Human Rights and Donald Trump

By Harrison Edington

The Pigeon Press (Portland, Oregon)

On November 8th, the night of the presidential election, almost all polls indicated that Hillary Clinton would finally break the glass ceiling and be elected the United States’ first female president. However, Donald Trump won in a shocking victory. Since then, many people at Northwest Academy are afraid for their most fundamental rights.

Kyler Stanion, a transgender senior, feels unsafe with Trump as president and worries that his rights will be taken away by the administration.

“I’m scared for me and [the] community,” Stanion said. “I was applying to colleges in Florida and parts of the central and south but I won’t let myself apply to those colleges anymore.”

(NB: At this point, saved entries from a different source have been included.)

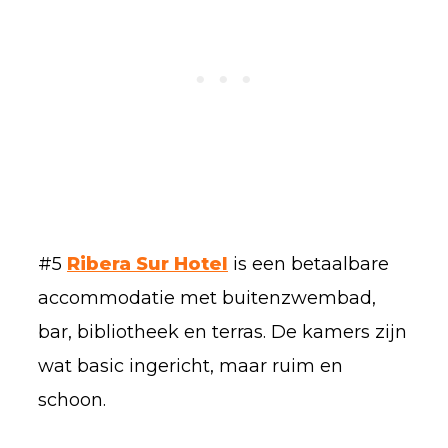
#5
Ribera Sur Hotel
is een betaalbare
accommodatie met buitenzwembad,
bar, bibliotheek en terras. De kamers zijn
wat basic ingericht, maar ruim en
schoon.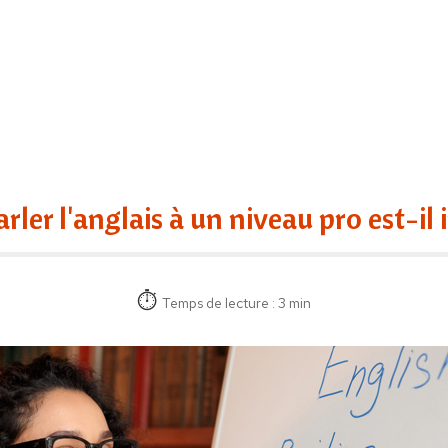
rler l'anglais à un niveau pro est-il
Temps de lecture : 3 min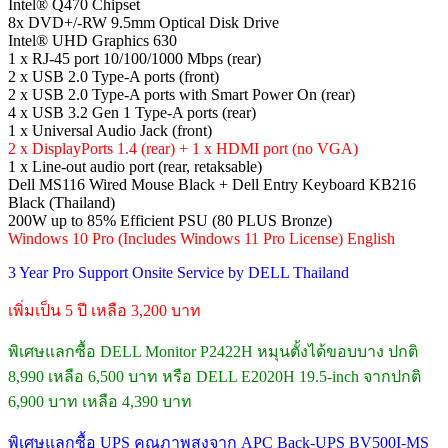
Intel® Q470 Chipset
8x DVD+/-RW 9.5mm Optical Disk Drive
Intel® UHD Graphics 630
1 x RJ-45 port 10/100/1000 Mbps (rear)
2 x USB 2.0 Type-A ports (front)
2 x USB 2.0 Type-A ports with Smart Power On (rear)
4 x USB 3.2 Gen 1 Type-A ports (rear)
1 x Universal Audio Jack (front)
2 x DisplayPorts 1.4 (rear) + 1 x HDMI port (no VGA)
1 x Line-out audio port (rear, retaksable)
Dell MS116 Wired Mouse Black + Dell Entry Keyboard KB216
Black (Thailand)
200W up to 85% Efficient PSU (80 PLUS Bronze)
Windows 10 Pro (Includes Windows 11 Pro License) English
3 Year Pro Support Onsite Service by DELL Thailand
เพิ่มเป็น 5 ปี เหลือ 3,200 บาท
พิเศษแลกซื้อ DELL Monitor P2422H หมุนตั้งได้ขอบบาง ปกติ
8,990 เหลือ 6,500 บาท หรือ DELL E2020H 19.5-inch จากปกติ
6,900 บาท เหลือ 4,390 บาท
พิเศษแลกซื้อ UPS คุณภาพสูงจาก APC Back-UPS BV500I-MS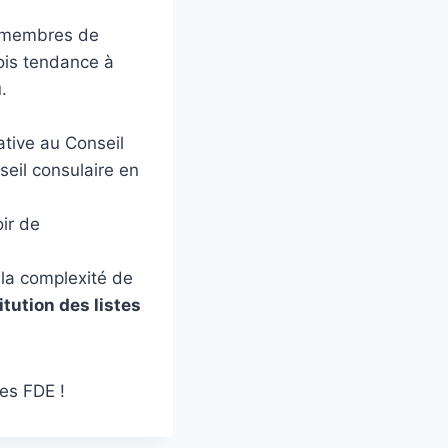
s membres de
fois tendance à
.
ative au Conseil
eil consulaire en
ir de
 la complexité de
itution des listes
es FDE !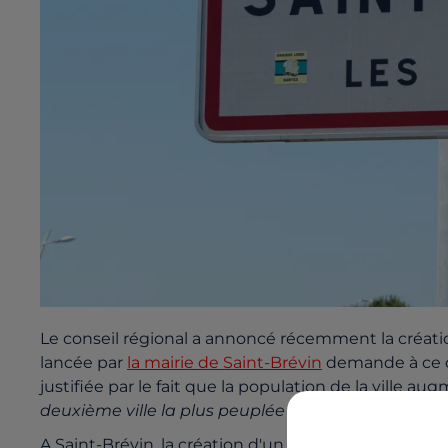
Le conseil régional a annoncé récemment la créati
lancée par
la mairie de Saint-Brévin
demande à ce q
justifiée par le fait que la population de la ville a
deuxième ville la plus peuplée du Pays de Retz (1
A Saint-Brévin, la création d'un nouvel établissemen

The Trump administration is powered by some very controversial people. Steve Bannon, for example, the Chief Strategist, has been called a white supremacist by congresswomen Nancy Pelosi. Bannon served as executive chair for Breitbart News, an extremely conservative, far-right website. Bannon once said that he wouldn’t let his kids go to school with Jewish people, and while he was the head of Breitbart news, condoned articles saying that looked favorably on the Confederate flag.

Stanion knows people all over the country that are a part of the LGBTQ community and he is afraid for those in more hateful areas such as small conservative towns.

“I have friends that live in North Carolina that are scared for their lives because of the amount of hate crimes right now,” Stanion said.

Stanion said that when Barack Obama was president, bigotry and racism weren’t widely condoned. With Trump elected, hate speech is spreading. He describes Portland as a “bubble city,” generally being a very safe and welcoming place to LGBTQ individuals and other marginalized communities. However, there are other places out there that aren’t as welcoming.

“I have the privilege of living here and getting to choose to go to school somewhere liberal,” Stanion said.

Xavier Stickler, a junior, is a gay student who feels the lives of many people will be badly affected.

“I fear what his words inspire in people; I’ve seen it myself,” Stickler said. “For decades, individuals like me have been telling people with ignorance in their minds and hate in their hearts that they are wrong.”

Senior Pearce Hyatt is also concerned about the rise of hate crimes.

“I don’t think [Trump’s] policy will change anything, but people will think it’s okay to say certain things,” he said.

Hyatt worries that Trump could give the upper class even more power.

“It could get to a degree where it’s apartheid, a ruling, elite class,” said Hyatt.

Hate crimes in the United States have been on the rise since Trump’s election, ranging from hateful speech to vandalism and death threats. According to Observer, hate crime has risen 35 to 115 percent across the United States. In New York City, for example, an off-duty Muslim police officer was told to go back to her country. A man then allegedly threatened to let his pitbull attack her.

“I think that human rights will also be affected and you’ll see more hateful and racist comebacks,” Hyatt said.

The rights of African Americans, women, LGBTQ individuals and immigrants are at risk. Many are afraid for what Trump and his cabinet will do to the rights of minorities and women because of their promise to deport illegal immigrants, punish those who get abortions and build a wall between Mexico and the United States.

“President Trump has vowed to appoint conservative Supreme Court judges,” Stickler said. “If he succeeds, and he most likely will several times, I am afraid I will lose the right to be who I am.”

Stickler feels fortunate to have been raised in a welcoming city under a liberal president.

“For me, personally, I am scared,” Stickler said. “I grew up my entire politically-conscious life under a president that acknowledged my equal rights to get married, enlist [in] private services, serve in the military and, at a base level, exist.”

Many people are also worried that Trump will worsen relations between the Middle East and the United States.

“Trump has made it clear that his administration only values American lives, not the lives of those fleeing to the [United States] from the violence and poverty of South America or war-torn Syria,” Stickler said.

Freshman Izzy Levy is a women’s rights advocate and is appalled by some of Trump’s comments.

“Trump’s degrading comments about women are unacceptable and disgusting,” Levy said. “It is not okay to assume that all Muslims are terrorists; that is the epitome of awful. There are children living in those countries who have to face so much bloodshed and we could be helping them.”

For many, Trump has started a chain of hate and fear.